Consumer interest in HELOCs increased over the past year as the U.S. economy improved and home values rose, said Michael Kinane, Head of Mortgage and Consumer Lending Products at TD Bank, an affiliate of TD Ameritrade.

With average interest rates on credit cards above 13% and climbing, there’s an obvious appeal in HELOCs, which are typically pegged at or slightly above the Federal Reserve’s prime rate, currently 3.25% (as with credit cards, HELOC rates “float,” tracking moves in the prime rate).


FIGURE 1: HELOC PROPOSES, REALITY DISPOSES. Most home equity lines of credit are put toward improvement projects, although actual use of funds doesn’t always match consumers’ original plans. Source: TD Bank. For illustrative purposes only.

But life, as we all know, tends to throw the occasional curveball or prompt a change of plans, which means many consumers often apply HELOCs toward expenses beyond what they originally intended.

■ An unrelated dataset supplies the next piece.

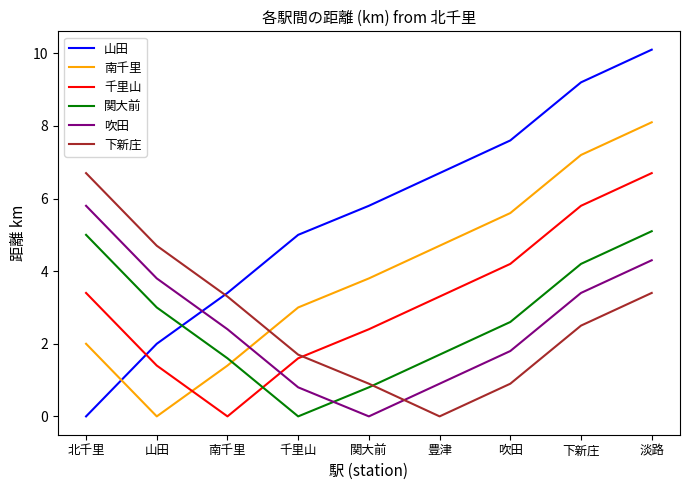

What position from the right is 千里山?

6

According to the TD Bank survey, which reflects input from more than 1,350 U.S. homeowners, HELOC uses that surpassed what borrowers initially planned included:

  • Emergency funds (19% anticipated using HELOCs for emergencies, but 24% wound up actually doing so).
  • New vehicle purchase (21% intended, 27% actual use).
  • Medical expenses (14% intended, 18% actual use).

Do Your Homework

Whatever your intentions, before diving into a HELOC, it’s important to ask plenty of questions and fully understand any associated fees.

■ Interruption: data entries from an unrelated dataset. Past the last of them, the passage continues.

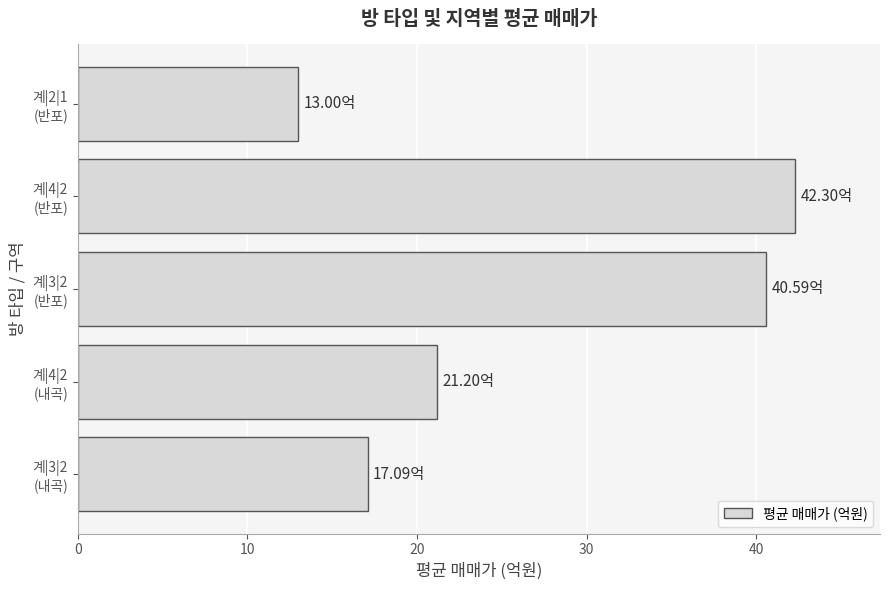

Rank the categories by value from highest to lowest.

계|4|2
(반포), 계|3|2
(반포), 계|4|2
(내곡), 계|3|2
(내곡), 계|2|1
(반포)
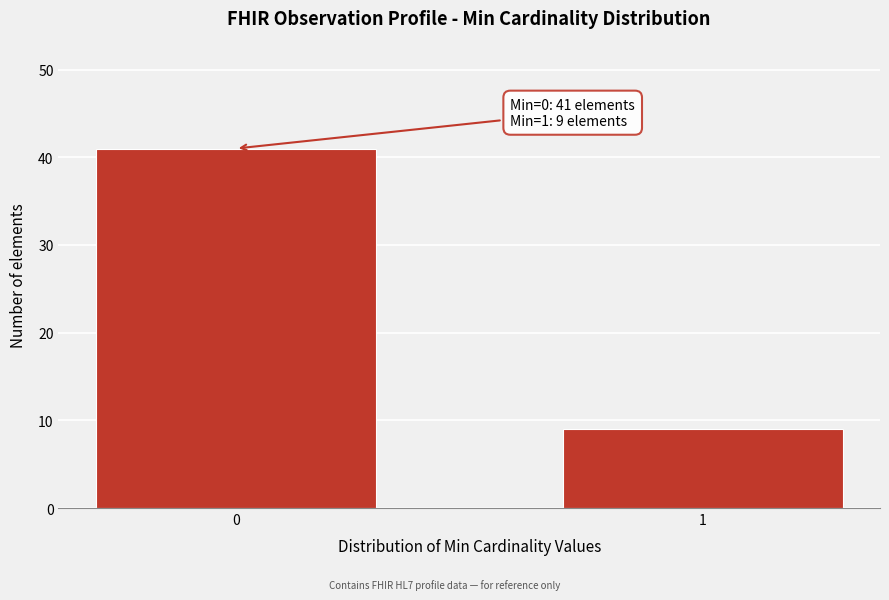

Reading left to right, extract all data points from this chart.

0=41	1=9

According to TD Bank, nearly half (47%) of the consumers surveyed were paying some form of HELOC fees linked to an annual charge (30%), origination (30%) or prepayment (15%). However, one out of every five homeowners was unsure whether they were paying fees.

Have a Plan

Before taking on new debt, consider a few other questions. “What do you need to borrow it for?” Kinane said. “Is it to have a reserve line in case of emergency, or do you have a specific project to complete or debt consolidation?”

Shop Around

The TD Bank survey revealed that 30% of homeowners applied for a HELOC of $100,000 or more, though the average loan secured was about $87,000. Those who shopped around tended to get a higher value – individuals who went with their primary financial institution, but also considered other lenders, secured an average HELOC of $92,000.

Good to Know

If you’re confident about repayment prospects and clear about reasons for taking on the debt, your home can be a valuable asset in many ways. But know what you’re getting into and stay disciplined with your spending, as always.

“The majority of homeowners surveyed feel the repayment requirements are manageable,” Kinane said. “But it is important for consumers thinking about applying, or who currently have a HELOC, to focus on using the funds only on what they really need and prioritizing repayment when the time comes.”